> Consigna
Resume en dos oraciones el fragmento sobre la calle de los contadores de historias.
--- Fragmento del texto ---
Volví a la Calle de los contadores de historias
“....Soy el niño
que en el pasillo oscuro oye el jadeo del jaguar,
y canta, y canta y canta para ahuyentarlo,
para que la sombra no sea”.
José Hierro, de “Cuaderno de
Nueva York”
Regresé
una vez más, después de un largo y no muy satisfactorio viaje, a la calle de
los contadores de historias, en busca, quizá, de consuelo y aliento y para
desempolvar viejos fantasmas que este último viaje había activado de una manera
inusual. Nada aparentemente había cambiado en ella, dejé atrás el callejón de
Midaq, tan suspendido en el tiempo, y me sentí reconfortado al pisar una vez
más el suelo empedrado de este espacio, a salvo del bullicio exterior pero con
una vida propia intensísima y plena, con unas raíces que conectan con un mundo
profundo del que guarda secretos muy antiguos. La puesta de sol acentuaba aún
más las tonalidades rojizas de algunas casas, especialmente el horno de
Sagrario y la viejísima covacha del anticuario judío Isbeil, un laberinto sin
fondo donde uno podía encontrarse con el milagro del hallazgo insólito, si
tenía además un poco de paciencia para capear el sortilegio de las mil
historias -¿cuál más sorprendente?- con las que Isbeil encantaba a sus clientes.
Precisamente
al lado de esta tienda está la casa de Juan Goytisolo, alquimista, contador de
historias, fabulador de sueños, heterodoxo, defensor a ultranza de la
heterogeneidad y del aporte árabe a la cultura occidental, viajero infatigable,
voz disidente de todo lo que sea pensamiento único y homogeneidad, mago de la
palabra. Y –¡cuál no sería mi sorpresa!- al encontrarme en su casa con la Celestina , la vieja
alcahueta que cumple ahora cien años, pero tan llena de vida como siempre, que
le había encargado a Juan, recién llegado de Marraquech, donde pasaba parte del
año, unas hierbas que necesitaba para un cliente suyo aquejado de una
impotencia recalcitrante. Yo entré justo en el momento en que él, antes de
darle satisfacción del encargo, le contaba a ella, y ahora a mí también, su experiencia tan
enriquecedora en Marraquech y, en particular, su lectura del espacio de la
plaza de Xemaá-El-Fná.
--- Entradas ---
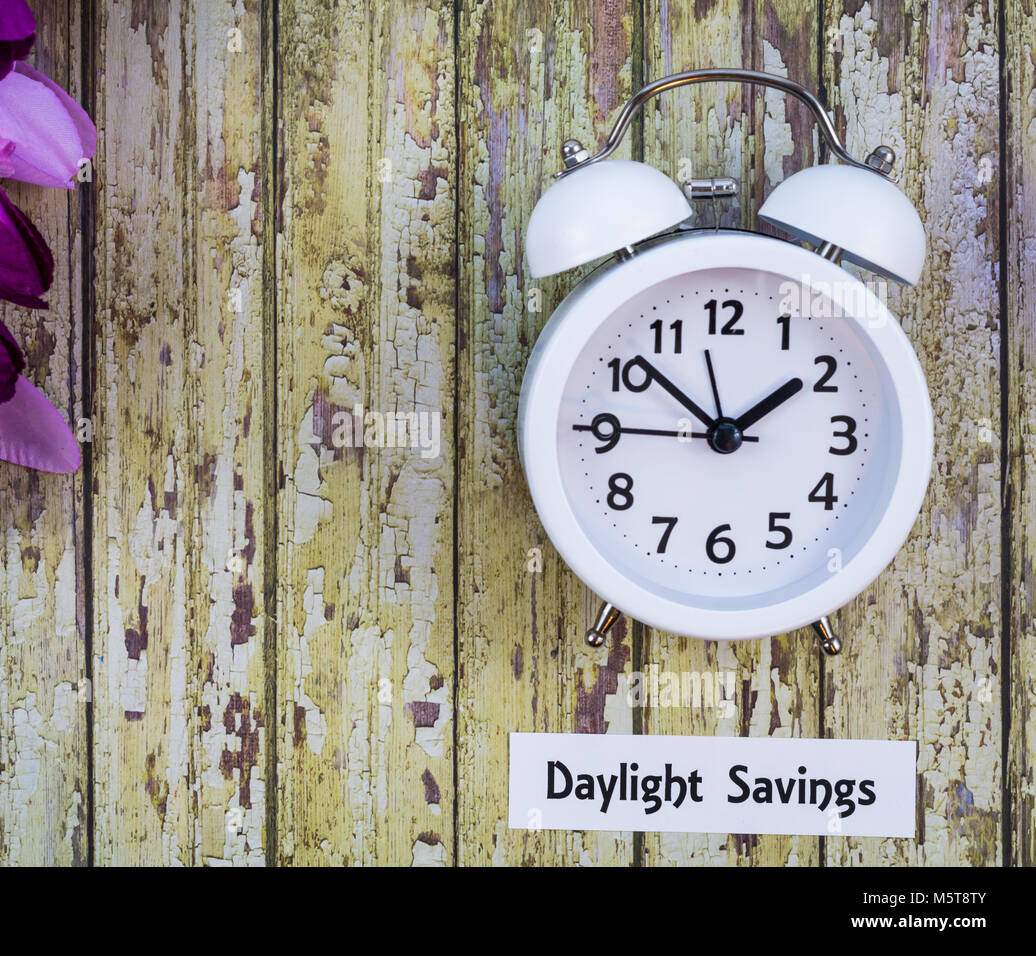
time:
---
--- Entradas ---
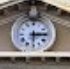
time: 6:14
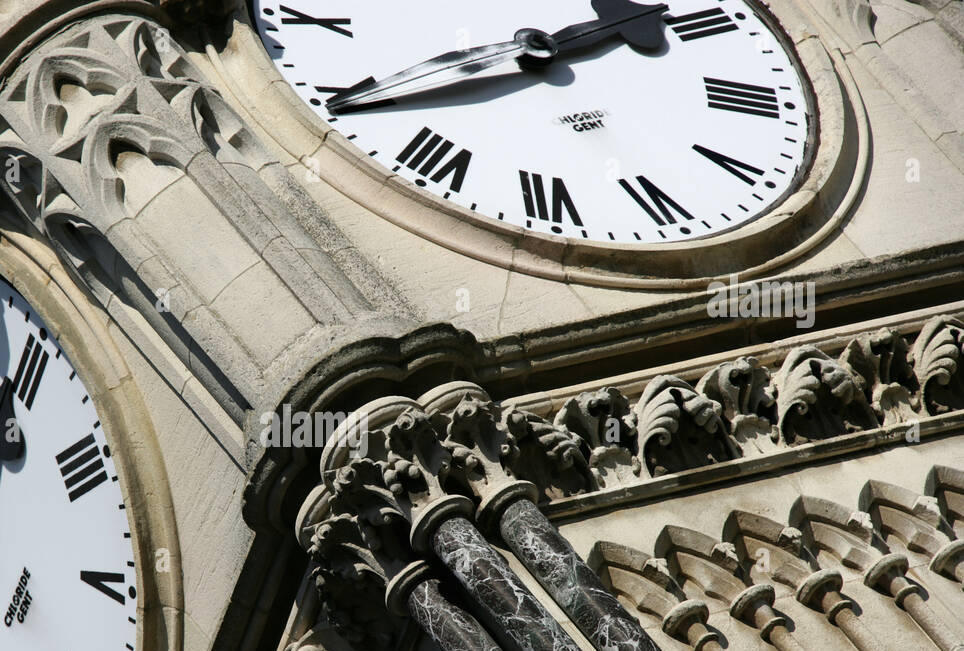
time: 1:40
---
> Resultado
Tras un viaje largo y poco satisfactorio, quien narra regresa a la calle de los contadores de historias en busca de consuelo y aliento, y la encuentra aparentemente igual, con los tonos rojizos del atardecer sobre el horno de Sagrario y la covacha del anticuario Isbeil. En la casa vecina de Juan Goytisolo, recién llegado de Marraquech, encuentra con sorpresa a la Celestina, que le había encargado unas hierbas, justo cuando él le cuenta su experiencia en Marraquech y su lectura de la plaza de Xemaá-El-Fná.